Texto do documento:
· · · ·
O OLHO DE CLAIRE

Um huis-clos no qual aquilo que fica oprimido é o próprio talento e a estética da cineasta: essa bem poderia ter sido a definição de Sexta-Feira à Noite (2002), filme anterior de Claire Denis. Será que, depois de um começo de carreira extraordinário e da maturidade estilística com Bom Trabalho e Trouble Every Day viria o inevitável academicismo, a pasteurização de um estilo que parecia indomável? O Intruso é a muito bem-vinda prova em contrário, e uma espécie de correção de rota na carreira da cineasta. Uma espécie de culminação da carreira, um "best of" de momentos e atores (Benoît Magimel, Michel Subor, Katerina Golubeva, Alex Descas, Béatrice Dalle), a exacerbação de temas (a doença interior, os ermos ou lugares de passagem) e formas (a fragmentação em cenas fechadas em si mesmas, a parábola hipernaturalista do homem como animal) não inauguram uma nova fase, mas arrematam uma série de preocupações em fatura lapidada em sua paradoxal brutalidade. O Intruso parte de um pequeno e homônimo livro de Jean-Luc Nancy em que o autor relata, entre memória e especulação conceitual, o seu transplante de coração. Naturalmente, Claire Denis faz delirar as noções de intruso para todos os lados: para haver intrusão, é preciso que haja fronteiras, é preciso que haja corpos estranhos a um meio, é preciso que haja tensão. E as locações são tantas quanto os possíveis intrusos: Polinésia, França, Suíça, Rússia, Coréia... Com O Intruso, Claire Denis se conecta a algumas das redes mais estimulantes do cinema contemporâneo: a conspiração internacional com câmera transnacional (New Rose Hotel de Ferrara, demonlover de Assayas), o cinema das partes antes do todo (Mulholland Drive de Lynch), e eleva ao zênite seu próprio cinema táctil que erotiza tudo que está dentro do quadro: não só corpos (como fora acusada em Bom Trabalho) ou a doença (Noites sem Dormir, Trouble Every Day), mas uma verdadeira pansexualidade cinematográfica que Denis nos convida a experimentar quando nos mostra, sempre de perto demais, erupções de energia cujo sentido nos escapa.
· · · ·
Segundo a crítica sobre O Intruso, de que obra parte o filme? Os registros a seguir provêm de outra fonte.

Trechos do conjunto de dados:
· · · ·
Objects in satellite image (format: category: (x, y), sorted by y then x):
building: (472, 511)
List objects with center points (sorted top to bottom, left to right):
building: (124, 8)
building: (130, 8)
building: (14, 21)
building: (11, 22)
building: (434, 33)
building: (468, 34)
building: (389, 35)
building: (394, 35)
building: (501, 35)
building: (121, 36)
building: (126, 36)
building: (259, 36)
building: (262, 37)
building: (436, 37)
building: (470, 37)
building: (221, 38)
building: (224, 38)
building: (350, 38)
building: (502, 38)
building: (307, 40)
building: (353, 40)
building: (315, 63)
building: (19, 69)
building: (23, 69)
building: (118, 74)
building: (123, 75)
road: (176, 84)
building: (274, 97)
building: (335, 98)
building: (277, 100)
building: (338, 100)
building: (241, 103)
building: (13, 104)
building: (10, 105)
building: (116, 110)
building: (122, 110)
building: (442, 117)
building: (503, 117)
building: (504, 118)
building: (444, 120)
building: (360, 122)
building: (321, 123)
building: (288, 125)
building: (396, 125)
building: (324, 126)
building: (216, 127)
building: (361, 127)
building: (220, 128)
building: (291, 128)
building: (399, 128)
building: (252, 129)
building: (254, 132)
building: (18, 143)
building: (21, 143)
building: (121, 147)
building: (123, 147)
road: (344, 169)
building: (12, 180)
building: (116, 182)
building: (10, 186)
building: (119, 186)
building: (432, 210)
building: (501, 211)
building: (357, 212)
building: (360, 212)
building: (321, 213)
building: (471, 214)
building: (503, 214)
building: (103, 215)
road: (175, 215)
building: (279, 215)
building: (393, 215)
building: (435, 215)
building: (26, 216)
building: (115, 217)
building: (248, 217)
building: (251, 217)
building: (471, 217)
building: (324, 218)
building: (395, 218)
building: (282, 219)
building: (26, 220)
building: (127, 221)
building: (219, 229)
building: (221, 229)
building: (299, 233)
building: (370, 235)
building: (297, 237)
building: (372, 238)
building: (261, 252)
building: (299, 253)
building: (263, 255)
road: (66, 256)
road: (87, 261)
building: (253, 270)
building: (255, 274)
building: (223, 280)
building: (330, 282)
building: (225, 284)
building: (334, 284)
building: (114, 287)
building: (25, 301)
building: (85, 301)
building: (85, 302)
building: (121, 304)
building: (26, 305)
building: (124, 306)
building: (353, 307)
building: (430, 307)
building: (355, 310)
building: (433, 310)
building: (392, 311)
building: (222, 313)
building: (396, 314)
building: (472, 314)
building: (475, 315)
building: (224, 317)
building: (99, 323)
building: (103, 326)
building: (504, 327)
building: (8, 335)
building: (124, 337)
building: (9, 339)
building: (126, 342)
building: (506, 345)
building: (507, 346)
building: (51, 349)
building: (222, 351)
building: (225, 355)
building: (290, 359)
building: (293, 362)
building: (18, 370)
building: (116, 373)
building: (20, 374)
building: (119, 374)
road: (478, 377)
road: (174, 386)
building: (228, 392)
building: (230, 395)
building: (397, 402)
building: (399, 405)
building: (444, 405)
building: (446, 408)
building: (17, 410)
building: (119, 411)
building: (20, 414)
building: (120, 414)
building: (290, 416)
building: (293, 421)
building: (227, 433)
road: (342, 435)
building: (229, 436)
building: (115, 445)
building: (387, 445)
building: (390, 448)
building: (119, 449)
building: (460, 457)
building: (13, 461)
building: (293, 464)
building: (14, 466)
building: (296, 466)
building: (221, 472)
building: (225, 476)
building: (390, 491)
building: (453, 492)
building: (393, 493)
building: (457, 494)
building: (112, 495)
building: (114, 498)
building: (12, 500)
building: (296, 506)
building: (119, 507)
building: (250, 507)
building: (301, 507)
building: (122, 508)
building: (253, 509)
· · · ·
Resposta: De um pequeno livro homônimo de Jean-Luc Nancy, no qual o autor relata o seu transplante de coração.